▶ _TO BE DONE_
Give every line from the start of the records through the line containing "Bandwidth cost: cost -> into", inclusive, as a numbered list with blank lines omitted.

▶ _DATA FOR THIS TASK_
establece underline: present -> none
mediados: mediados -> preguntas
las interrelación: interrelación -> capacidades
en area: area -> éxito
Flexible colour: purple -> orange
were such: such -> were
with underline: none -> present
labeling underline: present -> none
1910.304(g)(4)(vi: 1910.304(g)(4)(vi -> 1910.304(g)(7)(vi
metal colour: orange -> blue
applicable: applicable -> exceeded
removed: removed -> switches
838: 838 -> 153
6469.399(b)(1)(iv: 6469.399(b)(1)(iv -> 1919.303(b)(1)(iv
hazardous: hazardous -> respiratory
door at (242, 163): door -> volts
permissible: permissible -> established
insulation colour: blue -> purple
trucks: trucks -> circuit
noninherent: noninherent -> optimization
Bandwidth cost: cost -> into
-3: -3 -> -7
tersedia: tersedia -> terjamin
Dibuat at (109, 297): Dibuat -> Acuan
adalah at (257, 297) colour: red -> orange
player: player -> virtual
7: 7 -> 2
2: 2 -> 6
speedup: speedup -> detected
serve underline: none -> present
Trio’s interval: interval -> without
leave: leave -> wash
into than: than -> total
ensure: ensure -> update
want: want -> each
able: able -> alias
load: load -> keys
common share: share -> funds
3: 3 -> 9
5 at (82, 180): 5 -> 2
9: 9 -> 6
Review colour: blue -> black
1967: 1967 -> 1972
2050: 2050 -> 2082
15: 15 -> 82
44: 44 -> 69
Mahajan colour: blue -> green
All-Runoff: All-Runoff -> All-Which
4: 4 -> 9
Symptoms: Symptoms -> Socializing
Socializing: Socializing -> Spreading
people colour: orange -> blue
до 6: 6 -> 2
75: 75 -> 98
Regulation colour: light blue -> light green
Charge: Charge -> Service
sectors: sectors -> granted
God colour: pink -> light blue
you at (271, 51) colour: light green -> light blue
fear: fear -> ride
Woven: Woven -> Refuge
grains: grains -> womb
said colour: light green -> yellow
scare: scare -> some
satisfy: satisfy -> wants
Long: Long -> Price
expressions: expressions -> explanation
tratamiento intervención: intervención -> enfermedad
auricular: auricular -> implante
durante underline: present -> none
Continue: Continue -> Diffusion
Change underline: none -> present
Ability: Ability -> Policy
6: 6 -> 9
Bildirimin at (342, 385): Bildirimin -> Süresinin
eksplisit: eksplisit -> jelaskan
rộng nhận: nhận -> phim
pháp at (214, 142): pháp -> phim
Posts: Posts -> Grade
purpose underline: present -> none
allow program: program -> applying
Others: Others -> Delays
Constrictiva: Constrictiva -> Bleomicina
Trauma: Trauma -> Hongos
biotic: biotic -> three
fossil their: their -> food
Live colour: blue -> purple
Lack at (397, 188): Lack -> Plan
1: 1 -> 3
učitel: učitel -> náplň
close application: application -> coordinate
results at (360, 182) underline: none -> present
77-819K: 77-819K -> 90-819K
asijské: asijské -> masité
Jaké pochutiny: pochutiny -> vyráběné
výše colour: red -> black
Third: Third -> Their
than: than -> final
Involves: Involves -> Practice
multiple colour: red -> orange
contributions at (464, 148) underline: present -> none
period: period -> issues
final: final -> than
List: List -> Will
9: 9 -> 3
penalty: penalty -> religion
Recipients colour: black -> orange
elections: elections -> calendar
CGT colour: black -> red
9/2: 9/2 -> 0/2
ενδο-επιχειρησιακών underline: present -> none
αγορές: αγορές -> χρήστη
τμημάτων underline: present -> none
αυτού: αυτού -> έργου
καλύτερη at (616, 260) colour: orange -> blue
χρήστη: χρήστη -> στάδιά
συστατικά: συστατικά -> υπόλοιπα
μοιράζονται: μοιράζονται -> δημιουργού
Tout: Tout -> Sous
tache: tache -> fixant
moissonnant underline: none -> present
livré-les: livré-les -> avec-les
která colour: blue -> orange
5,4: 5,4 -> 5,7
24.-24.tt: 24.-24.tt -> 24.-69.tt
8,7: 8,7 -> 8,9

▶ _THE SOLUTION_
1. establece underline: present -> none
2. mediados: mediados -> preguntas
3. las interrelación: interrelación -> capacidades
4. en area: area -> éxito
5. Flexible colour: purple -> orange
6. were such: such -> were
7. with underline: none -> present
8. labeling underline: present -> none
9. 1910.304(g)(4)(vi: 1910.304(g)(4)(vi -> 1910.304(g)(7)(vi
10. metal colour: orange -> blue
11. applicable: applicable -> exceeded
12. removed: removed -> switches
13. 838: 838 -> 153
14. 6469.399(b)(1)(iv: 6469.399(b)(1)(iv -> 1919.303(b)(1)(iv
15. hazardous: hazardous -> respiratory
16. door at (242, 163): door -> volts
17. permissible: permissible -> established
18. insulation colour: blue -> purple
19. trucks: trucks -> circuit
20. noninherent: noninherent -> optimization
21. Bandwidth cost: cost -> into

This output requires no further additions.